The most surprising evidence? Frontier reasoning models like DeepSeek-R1 spontaneously generate internal "societies of thought" — multi-agent debates where different perspectives argue, critique, and refine ideas — when trained purely for accuracy, with no explicit programming for this behavior. Nobody told the model to organize internal debates. It emerged from optimization pressure alone. This suggests intelligence IS social by nature, even when it occurs within a single mind. Quote: "robust reasoning is a social process, even when it occurs within a single mind." The paper challenges the entire premise of the AI doomer narrative: there is no "cold silicon point" consolidating all cognition. Intelligence is relational, high-dimensional, and inherently collaborative. Building good institutions matters as much as building smart AI.

Here's the Austin connection: this distributed-intelligence framing is Austin's ethos made into science.
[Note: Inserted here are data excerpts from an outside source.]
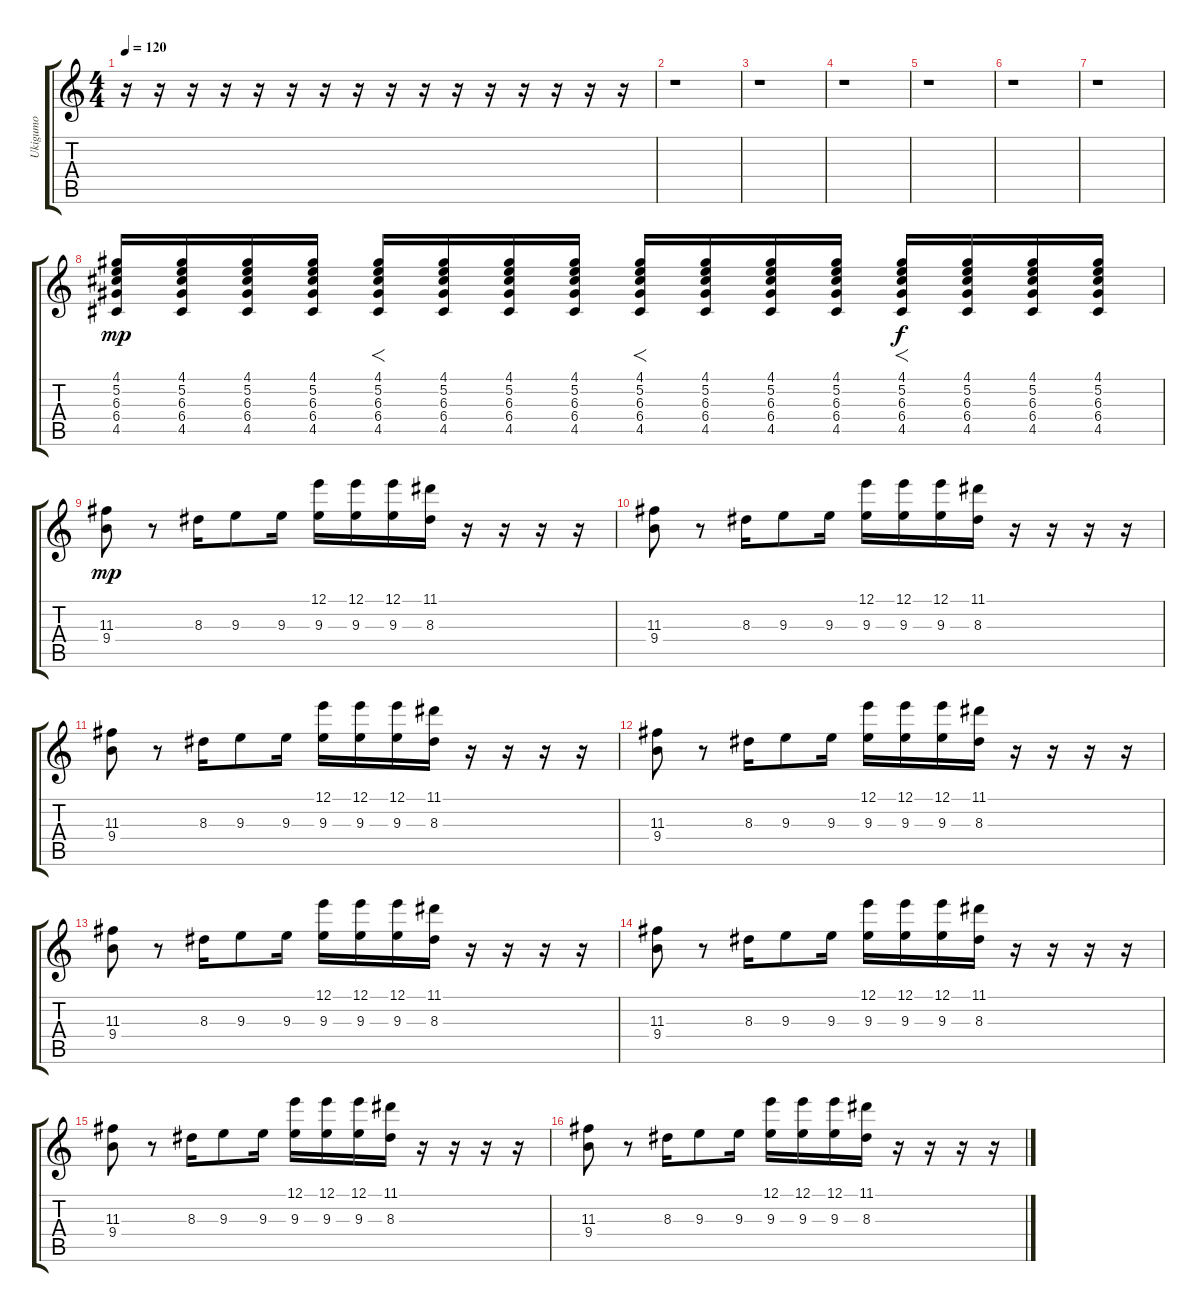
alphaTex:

\track ("Ukigumo" "Ukigumo") {instrument electricguitarmuted}
\staff {score tabs}
\tuning (E4 B3 G3 D3 A2 E2) {hide}
\ts (4 4)
\tempo 120
\clef g2
\ks c
r.16{dy f} r.16 r.16 r.16 r.16 r.16 r.16 r.16 r.16 r.16 r.16 r.16 r.16 r.16 r.16 r.16 |
r.1 |
r.1 |
r.1 |
r.1 |
r.1 |
r.1 |
(4.1 5.2 6.3 6.4 4.5).16{dy mp} (4.1 5.2 6.3 6.4 4.5).16 (4.1 5.2 6.3 6.4 4.5).16 (4.1 5.2 6.3 6.4 4.5).16 (4.1 5.2 6.3 6.4 4.5).16{f} (4.1 5.2 6.3 6.4 4.5).16 (4.1 5.2 6.3 6.4 4.5).16 (4.1 5.2 6.3 6.4 4.5).16 (4.1 5.2 6.3 6.4 4.5).16{f} (4.1 5.2 6.3 6.4 4.5).16 (4.1 5.2 6.3 6.4 4.5).16 (4.1 5.2 6.3 6.4 4.5).16 (4.1 5.2 6.3 6.4 4.5).16{f dy f} (4.1 5.2 6.3 6.4 4.5).16 (4.1 5.2 6.3 6.4 4.5).16 (4.1 5.2 6.3 6.4 4.5).16 |
(11.3 9.4).8{dy mp} r.8 8.3.16 9.3.8 9.3.16 (12.1 9.3).16 (12.1 9.3).16 (12.1 9.3).16 (11.1 8.3).16 r.16 r.16 r.16 r.16 |
(11.3 9.4).8 r.8 8.3.16 9.3.8 9.3.16 (12.1 9.3).16 (12.1 9.3).16 (12.1 9.3).16 (11.1 8.3).16 r.16 r.16 r.16 r.16 |
(11.3 9.4).8 r.8 8.3.16 9.3.8 9.3.16 (12.1 9.3).16 (12.1 9.3).16 (12.1 9.3).16 (11.1 8.3).16 r.16 r.16 r.16 r.16 |
(11.3 9.4).8 r.8 8.3.16 9.3.8 9.3.16 (12.1 9.3).16 (12.1 9.3).16 (12.1 9.3).16 (11.1 8.3).16 r.16 r.16 r.16 r.16 |
(11.3 9.4).8 r.8 8.3.16 9.3.8 9.3.16 (12.1 9.3).16 (12.1 9.3).16 (12.1 9.3).16 (11.1 8.3).16 r.16 r.16 r.16 r.16 |
(11.3 9.4).8 r.8 8.3.16 9.3.8 9.3.16 (12.1 9.3).16 (12.1 9.3).16 (12.1 9.3).16 (11.1 8.3).16 r.16 r.16 r.16 r.16 |
(11.3 9.4).8 r.8 8.3.16 9.3.8 9.3.16 (12.1 9.3).16 (12.1 9.3).16 (12.1 9.3).16 (11.1 8.3).16 r.16 r.16 r.16 r.16 |
(11.3 9.4).8 r.8 8.3.16 9.3.8 9.3.16 (12.1 9.3).16 (12.1 9.3).16 (12.1 9.3).16 (11.1 8.3).16 r.16 r.16 r.16 r.16
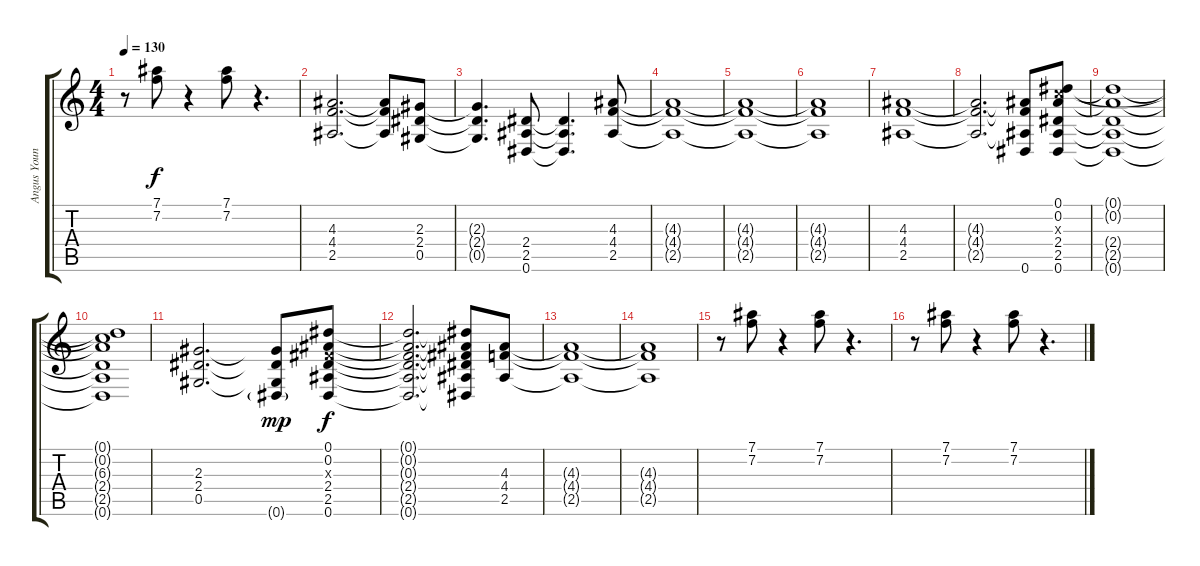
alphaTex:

\track ("Angus Young" "Angus Youn") {instrument overdrivenguitar}
\staff {score tabs}
\tuning (Eb4 Bb3 Gb3 Db3 Ab2 Eb2) {hide}
\ts (4 4)
\tempo 130
\clef g2
\ks c
r.8{dy f} (7.1 7.2).8 r.4 (7.1 7.2).8 r.4{d} |
(4.3 4.4 2.5).2{d} (4.3{t} 4.4{t} 2.5{t}).8 (2.3 2.4 0.5).8 |
(2.3{t} 2.4{t} 0.5{t}).4{d} (2.4 2.5 0.6).8 (2.4{t} 2.5{t} 0.6{t}).4{d} (4.3 4.4 2.5).8 |
(4.3{t} 4.4{t} 2.5{t}).1 |
(4.3{t} 4.4{t} 2.5{t}).1 |
(4.3{t} 4.4{t} 2.5{t}).1 |
(4.3 4.4 2.5).1 |
(4.3{t} 4.4{t} 2.5{t}).2{d} (4.3{t} 4.4{t} 2.5{t} 0.6).8 (0.1 0.2 6.3{x} 2.4 2.5 0.6).8 |
(0.1{t} 0.2{t} 2.4{t} 2.5{t} 0.6{t}).1 |
(0.1{t} 0.2{t} 6.3{t} 2.4{t} 2.5{t} 0.6{t}).1 |
(2.3 2.4 0.5).2{d} (2.3{t} 2.4{t} 0.5{t} 0.6{g}).8{dy mp} (0.1 0.2 0.3{x} 2.4 2.5 0.6).8{dy f} |
(0.1{t} 0.2{t} 0.3{t} 2.4{t} 2.5{t} 0.6{t}).2{d} (0.1{t} 0.2{t} 0.3{t} 2.4{t} 2.5{t} 0.6{t}).8 (4.3 4.4 2.5).8 |
(4.3{t} 4.4{t} 2.5{t}).1 |
(4.3{t} 4.4{t} 2.5{t}).1 |
r.8 (7.1 7.2).8 r.4 (7.1 7.2).8 r.4{d} |
r.8 (7.1 7.2).8 r.4 (7.1 7.2).8 r.4{d}
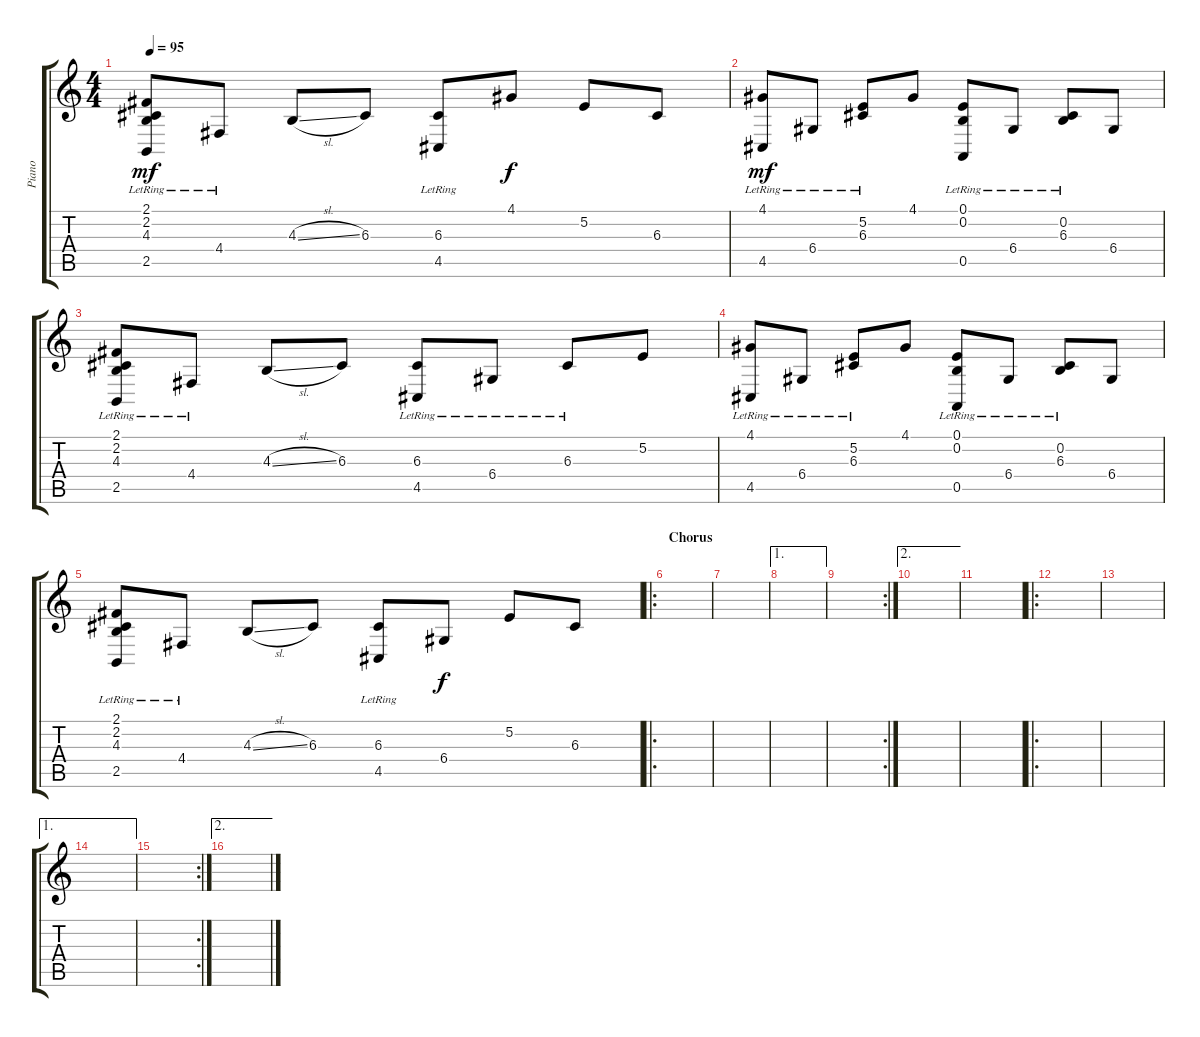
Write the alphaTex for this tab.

\track ("Piano" "Piano") {instrument acousticgrandpiano}
\staff {score tabs}
\tuning (E4 B3 G3 D3 A2 E2) {hide}
\ts (4 4)
\tempo 95
\clef g2
\ks c
(2.1{lr} 2.2{lr} 4.3{lr} 2.5{lr}).8{dy mf} 4.4{lr}.8 4.3{sl}.8 6.3.8 (6.3{lr} 4.5{lr}).8 4.1.8{dy f} 5.2.8 6.3.8 |
(4.1{lr} 4.5{lr}).8{dy mf} 6.4{lr}.8 (5.2{lr} 6.3{lr}).8 4.1.8 (0.1{lr} 0.2{lr} 0.5{lr}).8 6.4{lr}.8 (0.2{lr} 6.3{lr}).8 6.4.8 |
(2.1{lr} 2.2{lr} 4.3{lr} 2.5{lr}).8 4.4{lr}.8 4.3{sl}.8 6.3.8 (6.3{lr} 4.5{lr}).8 6.4{lr}.8 6.3{lr}.8 5.2.8 |
(4.1{lr} 4.5{lr}).8 6.4{lr}.8 (5.2{lr} 6.3{lr}).8 4.1.8 (0.1{lr} 0.2{lr} 0.5{lr}).8 6.4{lr}.8 (0.2{lr} 6.3{lr}).8 6.4.8 |
(2.1{lr} 2.2{lr} 4.3{lr} 2.5{lr}).8 4.4{lr}.8 4.3{sl}.8 6.3.8 (6.3{lr} 4.5{lr}).8 6.4.8{dy f} 5.2.8 6.3.8 |
\ro
\section ("" "Chorus")
|
|
\ae 1
|
\rc 2
|
\ae 2
|
|
\ro
|
|
\ae 1
|
\rc 2
|
\ae 2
Austin isn't a top-down tech hub like San Francisco or an institutional power center like DC. It's a city of independent creators, entrepreneurs, and free agents — a society of thought in its own right. And the timing is perfect: the same weekend Musk announces orbital AI compute swarms (distributed infrastructure), Science publishes a paper saying intelligence itself is distributed. The convergence isn't accidental — it's the direction everything is pointing. Eight billion humans. Trillions of agents. No central command. Just emergent order from free collaboration. That's not Silicon Valley. That's Austin.

Source: Science.

Weird Austin

One Thing

If TERAFAB delivers even half of what Musk promised, Austin just locked in its position as the physical headquarters of the AI age. Not bad for a Monday.